__What you have to do__:
Reproduce verbatim the stretch of the experience economy article from "Experience, then, needs" through "business offer accordingly.".

__Quoted passage__:

▼

One particularly vivid illustration of this trend is a landmark offering from property rentals business Airbnb, called – somewhat inevitably – Experiences. Airbnb CEO Brian Chesky said in 2018 that Experiences, launched in 2016, was growing 10 times faster than the company's core home rental business, with millennials especially taken with the idea. In 2019, there is certainly no shortage of Airbnb-mediated experiences. You can book anything from running with wolves to yodelling workshops, with every imaginable activity (and some unimaginable ones too – vegan taxidermy classes, anyone?) on offer to complement Airbnb stays around the world.

Gilmore is unsurprised by such developments, noting that the experience economy is deeply embedded at every level of commercial activity. “Look at tourism, for example. It's always been the quintessential experience-based industry, but that's not enough any more. There's been an explosion in different aspects; today we have climate-change tourism, disaster tourism, Lord of the Rings tourism.”

One key driver for this is a focus on authenticity and storytelling rather than celebrity endorsements and ownership of luxury goods. In a world where many people now own a $1,000 smartphone, it's getting harder to appeal to consumers on the basis of luxury and elitism. By offering people experiences in addition to the goods, brands are giving people something to tell a story about. And tell stories they certainly do, across tens of millions of Facebook and Instagram accounts – the platforms by which we now expect ourselves to be evaluated and judged.

Digital experiences

Given the ubiquity of technology in our daily lives, it's tempting to view it as the inevitable future for the experience economy. And indeed, technology is well to the fore in many brands' approach. Supercar manufacturer McLaren recently launched the McLaren Automotive Real-Time Configurator (MARC), for example – a 3D platform that allows customers to configure every feature and detail of their cars in-store, designed to combine the real-life thrill of driving a McLaren with an almost equally thrilling experience of designing and buying it.

As we move relentlessly into an age where AI-driven chatbots and virtual assistants attend every commercial encounter, it's hard to avoid the sense that the experience economy too will be dominated by technological mediation. Not so, thinks Roger Wade, founder of Boxpark – a series of three pop-up malls in London and southern England built from shipping containers, where people flock together in pursuit of reimagined eating, drinking and shopping adventures. “Boxpark is all about community coming together,” he says, “something like the Greeks and Romans created – beautiful piazzas in which people come together to experience the world.”

Only human

Boxpark is an essentially human experience, he says, whereas many of the so-called experiences offered by today's brands are anything but. “Who really wants the Jeff Bezos Experience? Next-day delivery, drone delivery, reviews. They may look innovative, but they're really not special any more. If you're not creating a revolutionary experience for customers, you won't exist in the future.”

Gilmore thinks there's still plenty of room for digital experiences, especially those enabled or enhanced via smartphones. But he accepts that we may be nearing the end of the line when it comes to delivering really new experiences for consumers. “If you customise this kind of transformation still further, the only logical extension of this is perfection – and we don't think you can realistically sell that.”

Instead, he thinks, the future will be about very human phenomena. “We're starting to see that people want to be changed by these experiences. You want to become a better cook or golfer, not just experience the class. That might be the final economic offering. We don't think there's necessarily another step on the path to economic value.”

Experience, then, needs to become something more than time spent for the sake of it. It's the key to transforming ourselves; in that sense, it is a powerful way to take back real control over our lives in a world increasingly obsessed with letting technology do everything for us. The big question is whether companies will transform their business offer accordingly.

▲

__Recorded information__:

▼

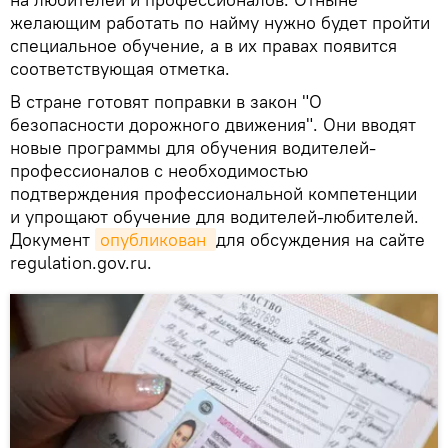
желающим работать по найму нужно будет пройти
специальное обучение, а в их правах появится
соответствующая отметка.
В стране готовят поправки в закон "О
безопасности дорожного движения". Они вводят
новые программы для обучения водителей-
профессионалов с необходимостью
подтверждения профессиональной компетенции
и упрощают обучение для водителей-любителей.
Документ
опубликован 
для обсуждения на сайте
regulation.gov.ru.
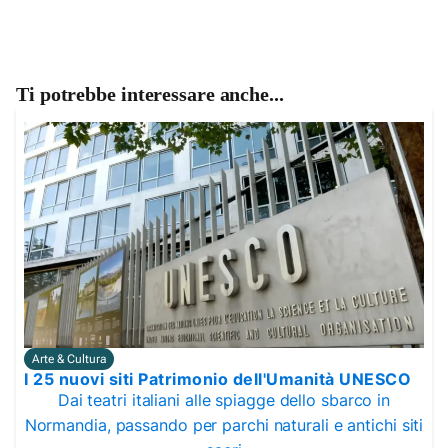
Ti potrebbe interessare anche...
Arte & Cultura
I 25 nuovi siti Patrimonio dell'Umanità UNESCO
Dai teatri italiani alle spiagge dello sbarco in
Normandia, passando per parchi naturali e antichi siti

▲

__Finished exercise__:
Experience, then, needs to become something more than time spent for the sake of it. It's the key to transforming ourselves; in that sense, it is a powerful way to take back real control over our lives in a world increasingly obsessed with letting technology do everything for us. The big question is whether companies will transform their business offer accordingly.